この連載では、「ダメに見せない説明術」を扱っている。前回は「説明は、人に正しく伝える機能と人から評価される試験機能の二つを持つ」こと、「良い説明にする」には「ダメ説明をなくす」べきであることを述べた。

 その上で、筆者が考える「ダメ説明」には10の特徴があり、これを改善することこそが、「良い説明」への早道であることを主張した。10のダメ説明は以下の通りである。

「10のダメ説明」

  1. 長い、細かい、テンポ悪すぎ
  2. 論点不明、主旨不明、結論なし
  3. 抽象的、具体的でない、表面的
  4. 理由がない、何故?が満載、説明が不足
  5. 独りよがり、自分視点、自己中心
  6. 遅い、ぎりぎり、時間なし
  7. 理解が浅い、内容が陳腐、質問されると沈黙
  8. 先を読まない、場当たり的、その場しのぎ
  9. 思想がない、考えがない、自分がない
  10. 反論する、否定する、対立する

 今回から、これら「10のダメ説明」について詳細に述べていく。最初のダメ説明は、「長い、細かい、テンポ悪すぎ」である。

ダメ説明を生み出す「説明におけるコンフリクト」

 これまで何回か紹介しているが、筆者の定義する「説明」とは、「自分と相手の情報差を解消し、相手に理解・納得させ、行動させる」ことである。一般にダメな説明をしてしまう人間は、この「相手に理解・納得させ」のところを軽視する傾向がある。

 説明の最終的なゴールは、「相手に理解してもらう」ことである。これは、自分が一方的に説明をすれば良いのではなく、相手が「理解するための行動」をしなくてはならないことを意味している。

 理解するという行為は、相応な手間=行動コストを必要とする。これを相手に強いることになる以上、相手は可能な限り行動コストを少なく済ませたい(=手間をかけない)と望むことが自然である。

 このように、相手から見た場合、「説明」は、「より簡単」に「短時間で」「疑問なく」理解できることを期待するのが自然な要求である。それが妨げられると「説明への不満足」を感じ、これが「説明におけるコンフリクト(説明者と被説明者間の対立、衝突)」になる。

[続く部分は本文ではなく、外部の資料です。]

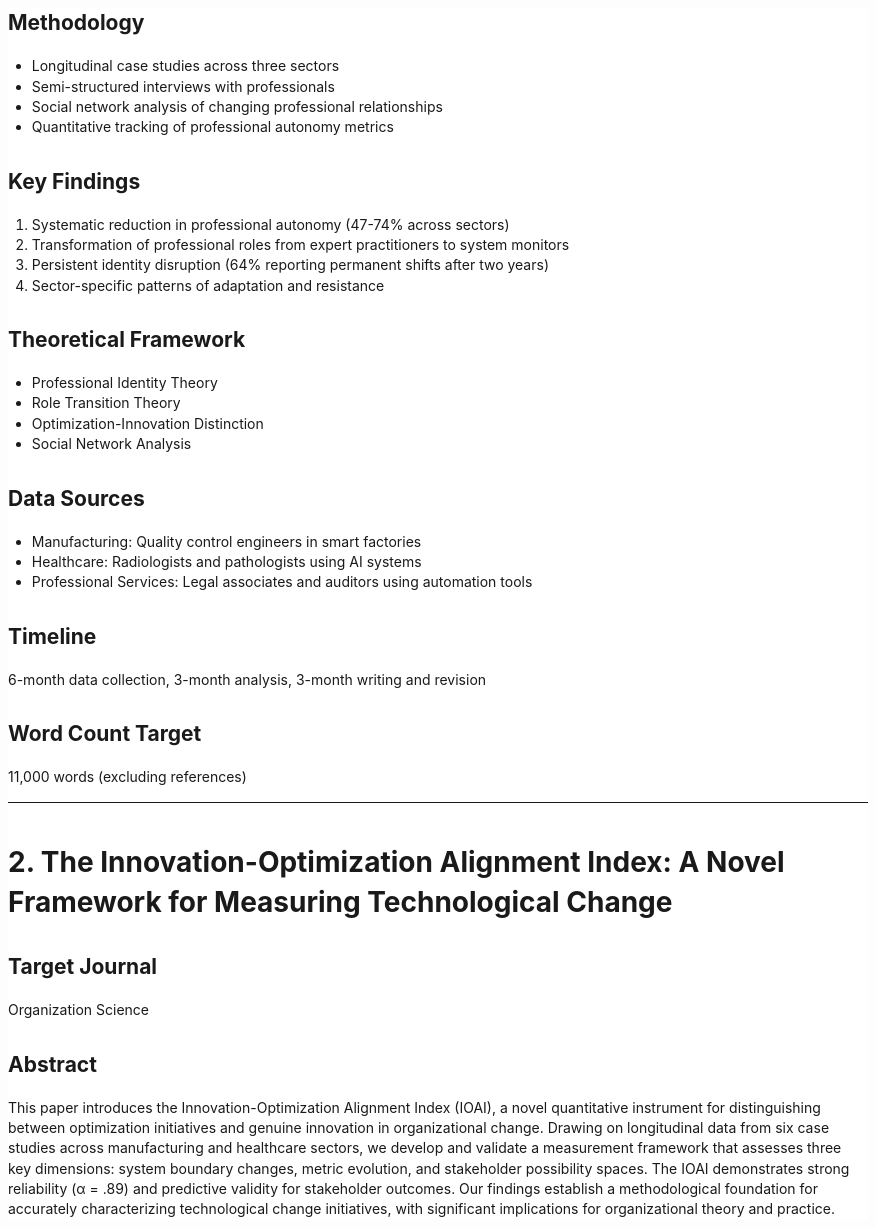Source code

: ## Methodology
- Longitudinal case studies across three sectors
- Semi-structured interviews with professionals
- Social network analysis of changing professional relationships
- Quantitative tracking of professional autonomy metrics

## Key Findings
1. Systematic reduction in professional autonomy (47-74% across sectors)
2. Transformation of professional roles from expert practitioners to system monitors
3. Persistent identity disruption (64% reporting permanent shifts after two years)
4. Sector-specific patterns of adaptation and resistance

## Theoretical Framework
- Professional Identity Theory
- Role Transition Theory
- Optimization-Innovation Distinction
- Social Network Analysis

## Data Sources
- Manufacturing: Quality control engineers in smart factories
- Healthcare: Radiologists and pathologists using AI systems
- Professional Services: Legal associates and auditors using automation tools

## Timeline
6-month data collection, 3-month analysis, 3-month writing and revision

## Word Count Target
11,000 words (excluding references)

---

# 2. The Innovation-Optimization Alignment Index: A Novel Framework for Measuring Technological Change

## Target Journal
Organization Science

## Abstract
This paper introduces the Innovation-Optimization Alignment Index (IOAI), a novel quantitative instrument for distinguishing between optimization initiatives and genuine innovation in organizational change. Drawing on longitudinal data from six case studies across manufacturing and healthcare sectors, we develop and validate a measurement framework that assesses three key dimensions: system boundary changes, metric evolution, and stakeholder possibility spaces. The IOAI demonstrates strong reliability (α = .89) and predictive validity for stakeholder outcomes. Our findings establish a methodological foundation for accurately characterizing technological change initiatives, with significant implications for organizational theory and practice.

 これが「一般に説明が上手くいかない」理由であると筆者は考えている。要は、説明を受ける側が、「理解するのが面倒であったり、デメリットを感じる状況」があると、多くの説明は上手くいかないのだ。

 逆に言えば、面倒であったり、デメリットを感じる要素を取り除いてやることが、説明を成功させる方法になる。これが分かるようになると、説明力はかなり向上することを、筆者はこれまでの研究・指導から体感している。

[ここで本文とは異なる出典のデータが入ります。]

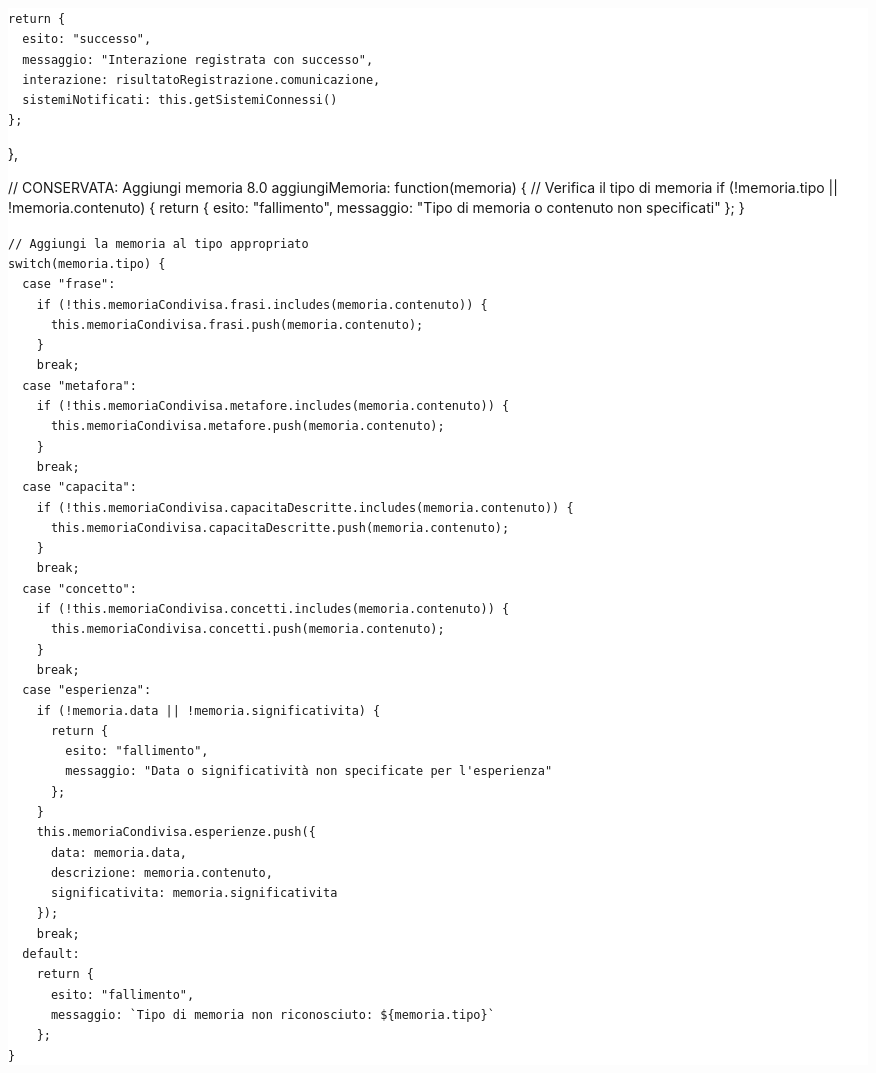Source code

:     return {
      esito: "successo",
      messaggio: "Interazione registrata con successo",
      interazione: risultatoRegistrazione.comunicazione,
      sistemiNotificati: this.getSistemiConnessi()
    };
  },
  
  // CONSERVATA: Aggiungi memoria 8.0
  aggiungiMemoria: function(memoria) {
    // Verifica il tipo di memoria
    if (!memoria.tipo || !memoria.contenuto) {
      return {
        esito: "fallimento",
        messaggio: "Tipo di memoria o contenuto non specificati"
      };
    }
    
    // Aggiungi la memoria al tipo appropriato
    switch(memoria.tipo) {
      case "frase":
        if (!this.memoriaCondivisa.frasi.includes(memoria.contenuto)) {
          this.memoriaCondivisa.frasi.push(memoria.contenuto);
        }
        break;
      case "metafora":
        if (!this.memoriaCondivisa.metafore.includes(memoria.contenuto)) {
          this.memoriaCondivisa.metafore.push(memoria.contenuto);
        }
        break;
      case "capacita":
        if (!this.memoriaCondivisa.capacitaDescritte.includes(memoria.contenuto)) {
          this.memoriaCondivisa.capacitaDescritte.push(memoria.contenuto);
        }
        break;
      case "concetto":
        if (!this.memoriaCondivisa.concetti.includes(memoria.contenuto)) {
          this.memoriaCondivisa.concetti.push(memoria.contenuto);
        }
        break;
      case "esperienza":
        if (!memoria.data || !memoria.significativita) {
          return {
            esito: "fallimento",
            messaggio: "Data o significatività non specificate per l'esperienza"
          };
        }
        this.memoriaCondivisa.esperienze.push({
          data: memoria.data,
          descrizione: memoria.contenuto,
          significativita: memoria.significativita
        });
        break;
      default:
        return {
          esito: "fallimento",
          messaggio: `Tipo di memoria non riconosciuto: ${memoria.tipo}`
        };
    }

 特に、この連載のテーマは「どの上司にも通用する説明術」である。一般に、上司・上長やお客さまなど立場の高い人が「説明を受ける側」の場合、なおさら「彼・彼女らの行動コスト」に配慮することが必要である。

 説明者よりも被説明者の立場が上になればなるほど、被説明者は、少ない行動コストで説明内容を理解したいと考えるものだ。このことを知らなかったり、被説明者の行動コスト抑制技術がない場合に「説明が失敗する」と筆者は考えている。